15. Eddie Lacy, RB, Alabama
Another talented running back comes from Tuscaloosa; no surprise there. Filling the shoes of the former running backs from Alabama is no easy task, as under Nick Saban's regime, we have seen Mark Ingram and Trent Richardson go in the first round of the draft. There is not much that differs between the style of play of a Mark Ingram or Eddie Lacy. The issue with Lacy is there is not a lot of film on him, nor does he have the track record to prove if he can become a top ten back in the league. What we do know for certain is that Lacy has a work ethic that is unmatched in college football and his mix of balance and power makes him a rare specimen in the draft.
14. D.J. Fluker, OT, Alabama
The offensive class of Alabama this season could be one of the deepest in the history of the NFL. We begin the list with a talented offensive tackle that has the chance to turn into an elite right tackle at the next level. With long arms and incredible strength, Fluker has the makings of a star player in the NFL. The con for Fluker is his footwork. He will more than likely never play left tackle in the NFL, which drops his stock come April. But with a solid performance at the combine, Fluker could have scouts drooling over his natural ability.
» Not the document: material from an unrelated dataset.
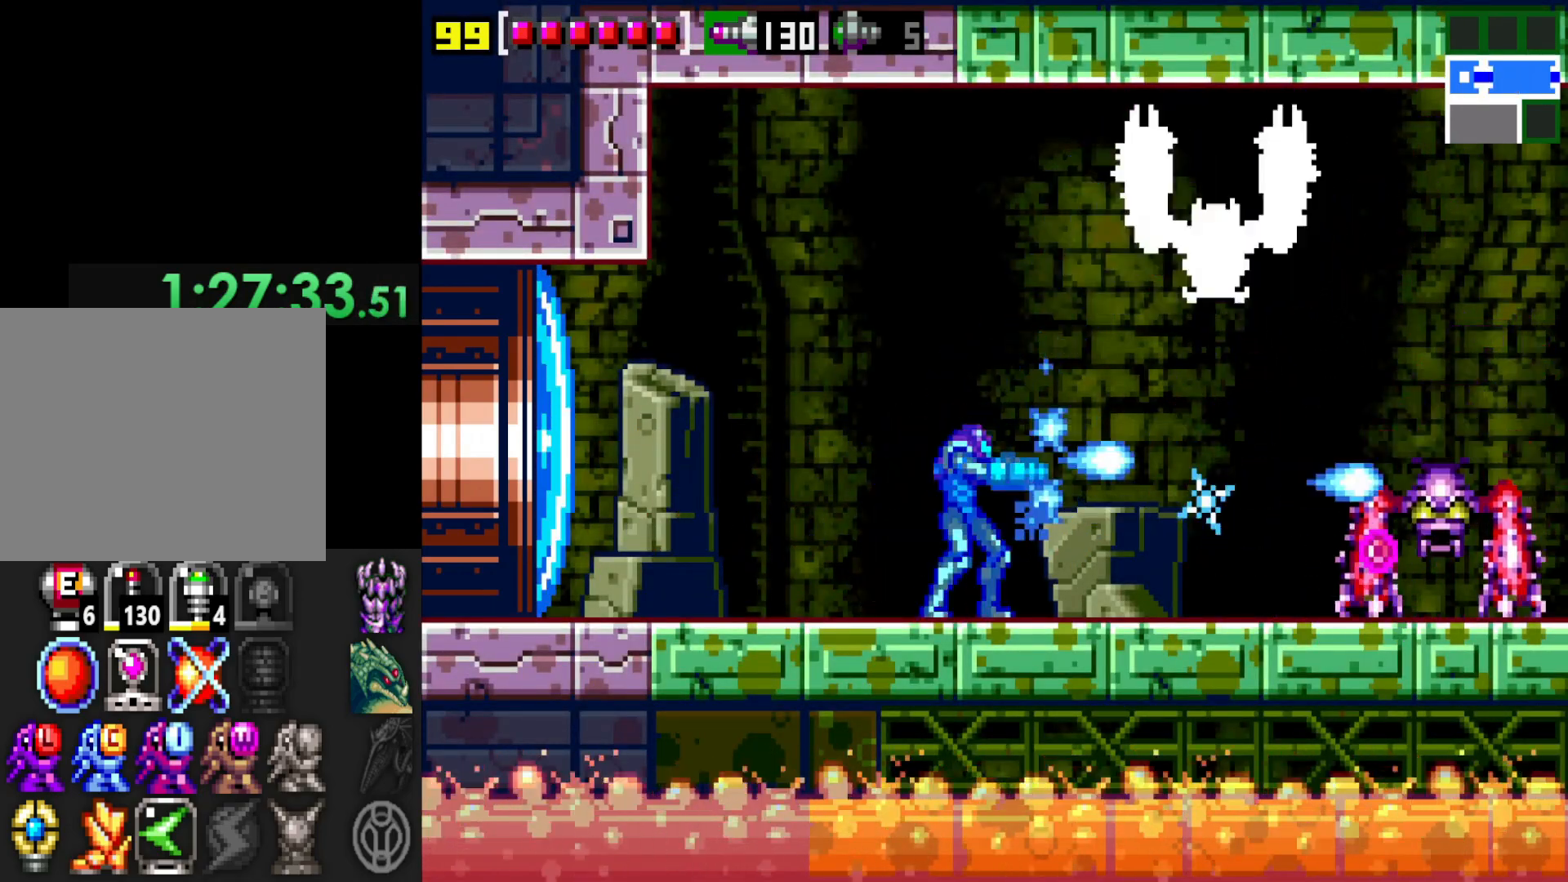
{"buttons": ["L1"], "left_stick": "center", "right_stick": "center", "events": [[50, "X", "down"], [117, "X", "up"], [200, "X", "down"], [267, "X", "up"], [317, "L1", "down"], [350, "X", "down"], [417, "X", "up"]]}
13. John Jenkins, DL, Georgia
Mr. Jenkins is very unique in that his talent level is very easy to spot on film. Think of a Jonathan Babineaux for the Atlanta Falcons. The 6 foot-plus, 300 pound-plus
Jenkins can stuff the run lanes with the best of them in college and proved it on film several times. The reason Jenkins falls to No. 13 is off the field issues and lack of effort on some plays. If Jenkins would give 100% throughout the game, he would be in the top 10. As it stands, Jenkins can disappear in games and not show up for quarters at a time. With a coach who preaches discipline and effort, Jenkins could evolve into a very talented player.
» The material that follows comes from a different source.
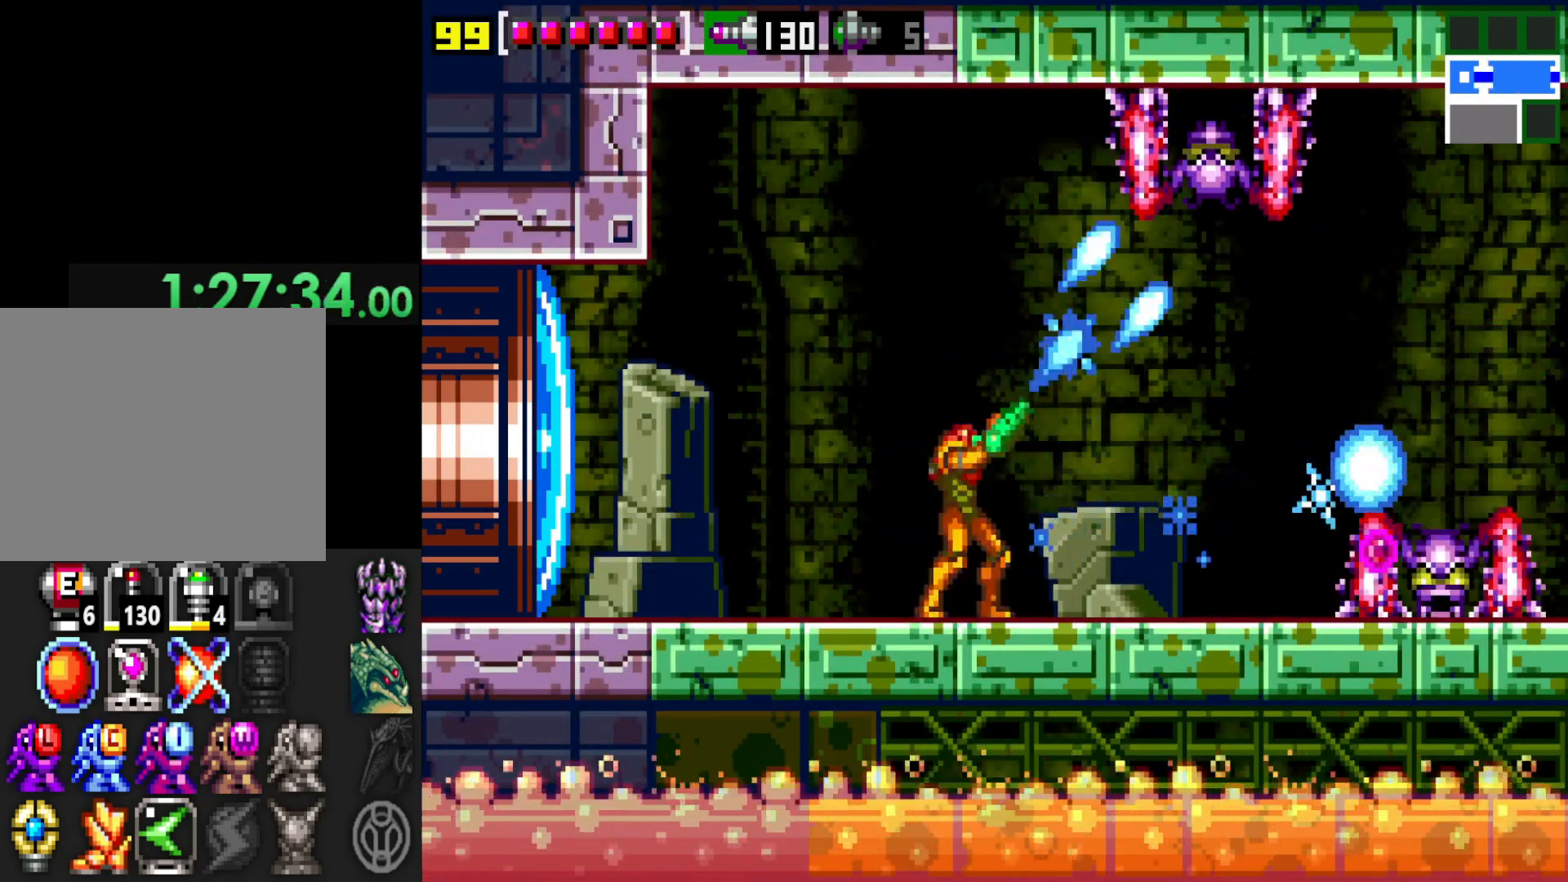
{"buttons": ["X"], "left_stick": "center", "right_stick": "center", "events": [[17, "X", "down"], [67, "X", "up"], [150, "X", "down"], [217, "X", "up"], [300, "left_stick", "right"], [317, "X", "down"], [350, "L1", "up"], [367, "X", "up"], [450, "left_stick", "center"], [467, "X", "down"]]}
12. Jonathan Cooper, OL, UNC
UNC has produced some serious talent over the years and it has shown in the NFL Draft. The atmosphere in Chapel Hill is no longer just basketball. Football is beginning to show signs of life, and Jonathan Cooper is the perfect example of why. Cooper has the heart and ability to play with some of the best in the NFL. With incredible burst, knee bend, and phone booth quickness, all the tools are there for a talented inside offensive lineman. There are two things that Cooper lacks, though. One is strength the other is size. You cannot improve size by coaching, but with the effort we have seen from Cooper on film, size should not be a major issue. Get Cooper in an NFL weight room and in 2-3 years you could have an All-Pro guard on your hands.
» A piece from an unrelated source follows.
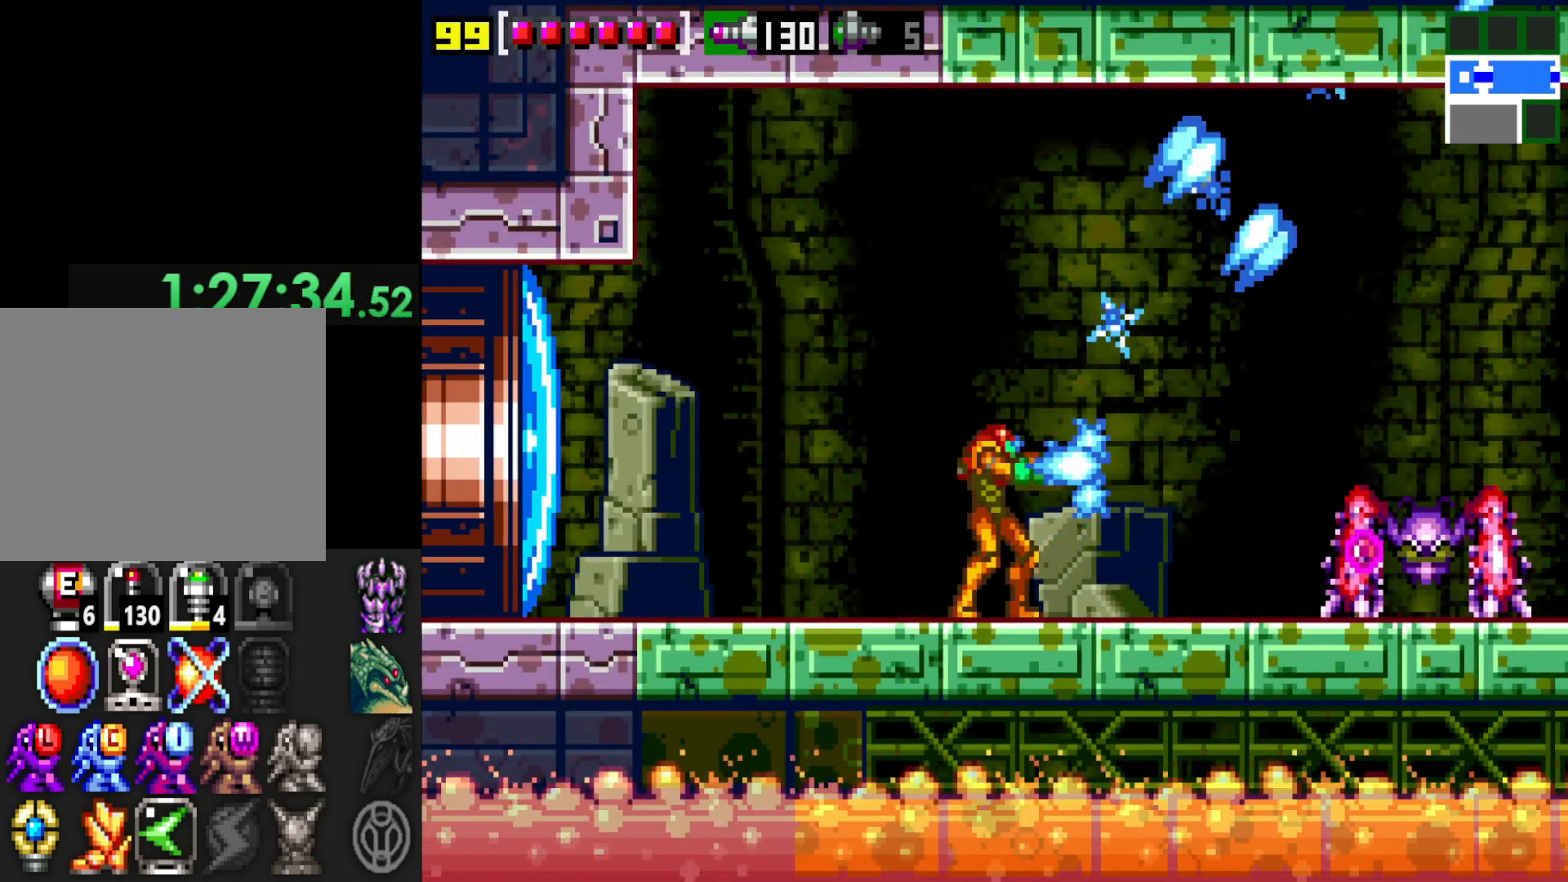
{"buttons": [], "left_stick": "center", "right_stick": "center", "events": [[17, "X", "up"], [117, "X", "down"], [167, "X", "up"], [167, "left_stick", "right"], [250, "X", "down"], [317, "X", "up"], [367, "left_stick", "center"], [417, "X", "down"], [500, "X", "up"]]}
11. Alec Ogletree, LB, Georgia
As you can tell early on in the list, Mark Richt recruited a very nice crop of talent four years ago and it shows in the draft rankings this season. When it comes to raw talent, Ogletree has it all: speed, footwork, IQ, and instincts. We have seen in years past that players from Athens tend to transition well at the next level. The bad news on Ogletree is his off the field issues. In just the last two weeks, he was charged with a DUI. If his background checks out clean, Ogletree could be drafted in the 10-15 range.